Pose estimation data:
━━━━━━━━━━
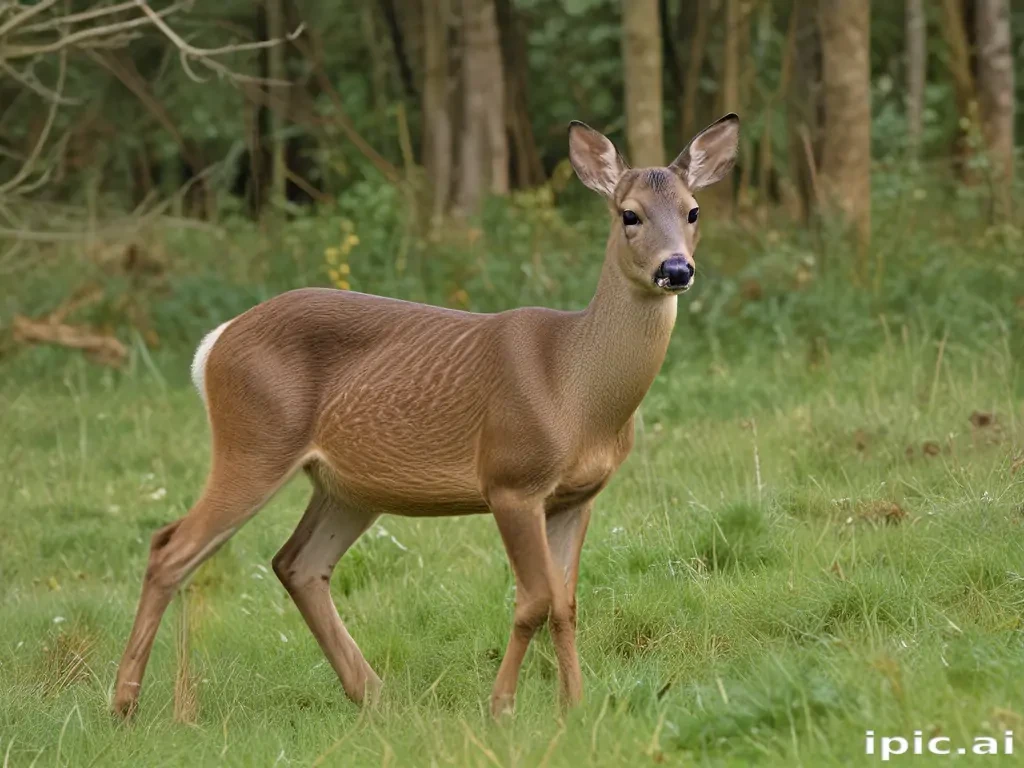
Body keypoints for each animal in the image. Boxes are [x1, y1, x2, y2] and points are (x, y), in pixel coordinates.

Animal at [112, 113, 740, 720]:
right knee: (171, 548)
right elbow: (533, 600)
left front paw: (576, 707)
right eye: (629, 214)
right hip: (254, 441)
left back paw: (375, 696)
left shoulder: (576, 497)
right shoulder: (510, 479)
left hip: (346, 486)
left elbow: (566, 604)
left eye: (693, 210)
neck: (574, 387)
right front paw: (502, 707)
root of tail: (212, 346)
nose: (676, 269)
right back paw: (124, 703)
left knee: (296, 563)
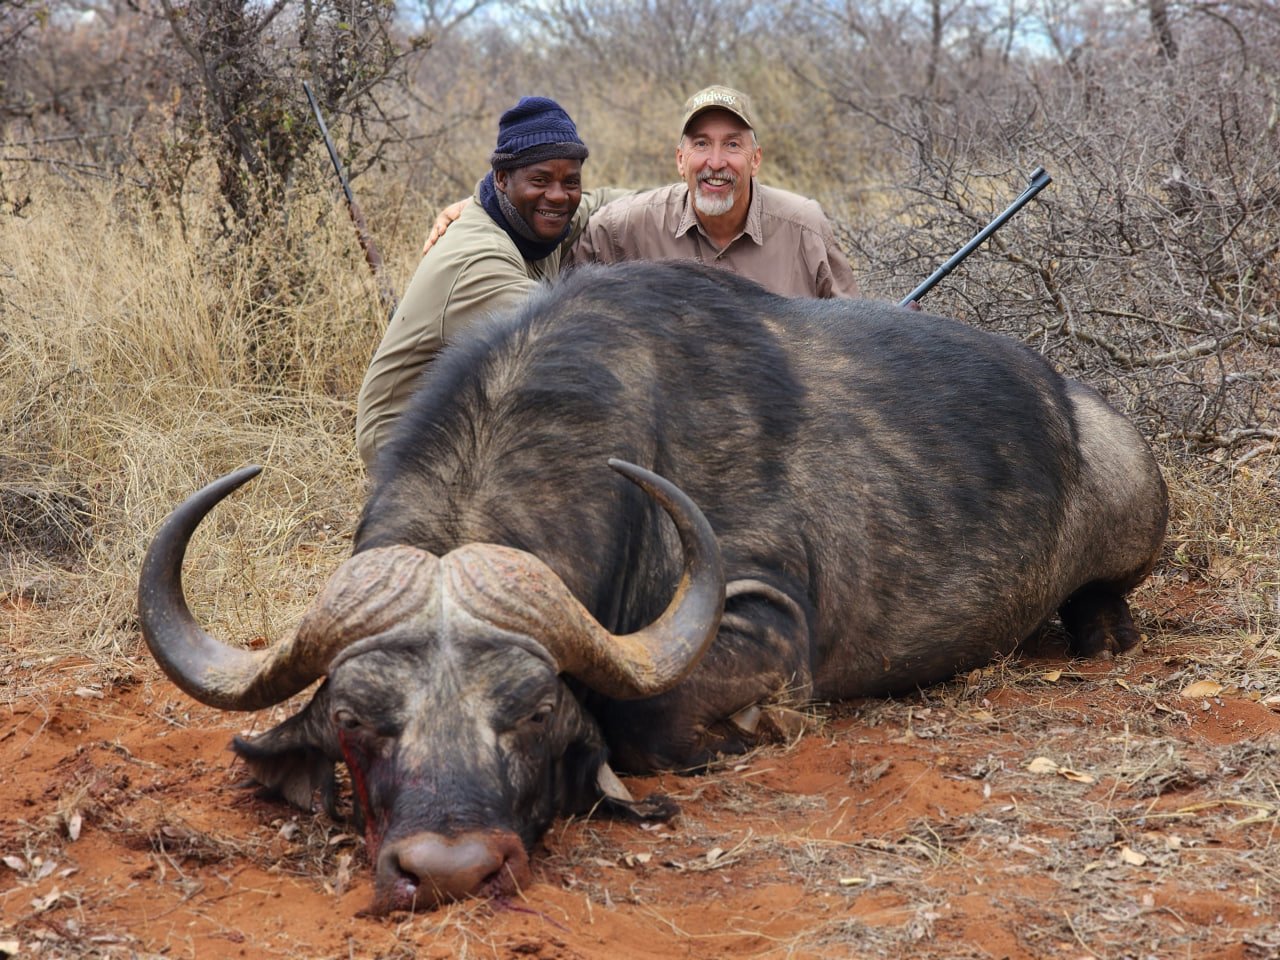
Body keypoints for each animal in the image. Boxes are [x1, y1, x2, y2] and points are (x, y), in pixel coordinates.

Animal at [140, 261, 1172, 916]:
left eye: (533, 713)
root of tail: (1082, 408)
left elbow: (648, 720)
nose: (451, 870)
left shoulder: (764, 624)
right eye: (357, 720)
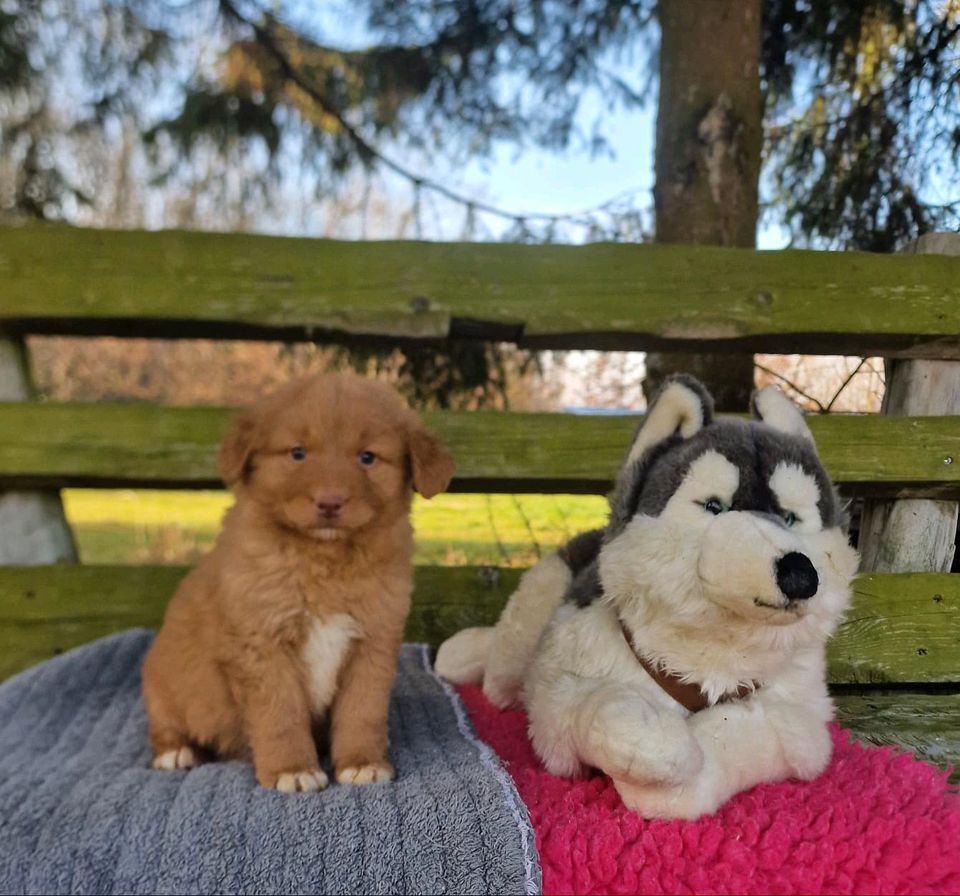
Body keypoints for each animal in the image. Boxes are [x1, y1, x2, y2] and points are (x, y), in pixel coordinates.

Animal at [141, 372, 456, 792]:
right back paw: (176, 753)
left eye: (367, 457)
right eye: (297, 453)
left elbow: (362, 711)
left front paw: (362, 762)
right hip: (162, 684)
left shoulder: (373, 643)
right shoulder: (262, 644)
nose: (329, 502)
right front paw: (291, 769)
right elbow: (281, 714)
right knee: (166, 726)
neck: (323, 561)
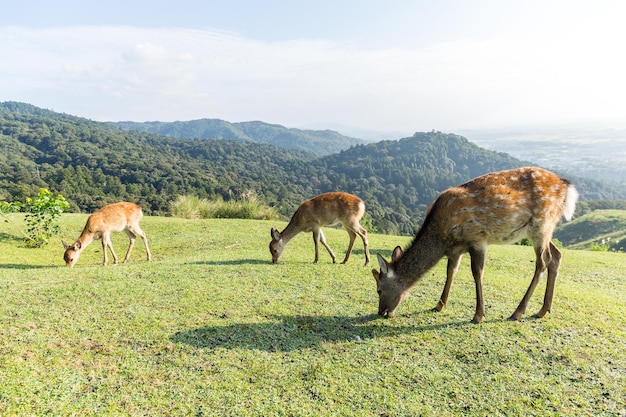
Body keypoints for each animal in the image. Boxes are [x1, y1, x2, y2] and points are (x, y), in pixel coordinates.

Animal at [368, 166, 576, 322]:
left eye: (379, 290)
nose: (381, 312)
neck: (442, 238)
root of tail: (566, 186)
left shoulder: (477, 238)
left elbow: (477, 273)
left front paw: (478, 315)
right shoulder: (455, 251)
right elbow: (450, 272)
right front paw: (439, 305)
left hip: (541, 223)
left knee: (543, 261)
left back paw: (518, 312)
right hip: (545, 228)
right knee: (557, 255)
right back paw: (543, 310)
━━━━━━━━━━
**EXERCISE PROMPT:**
What lines above mention "front"? Copy each one.

**OUTPUT OF THE TASK:**
left front paw: (576, 707)
right front paw: (502, 707)
left front paw: (362, 762)
right front paw: (291, 769)
left front paw: (478, 315)
right front paw: (439, 305)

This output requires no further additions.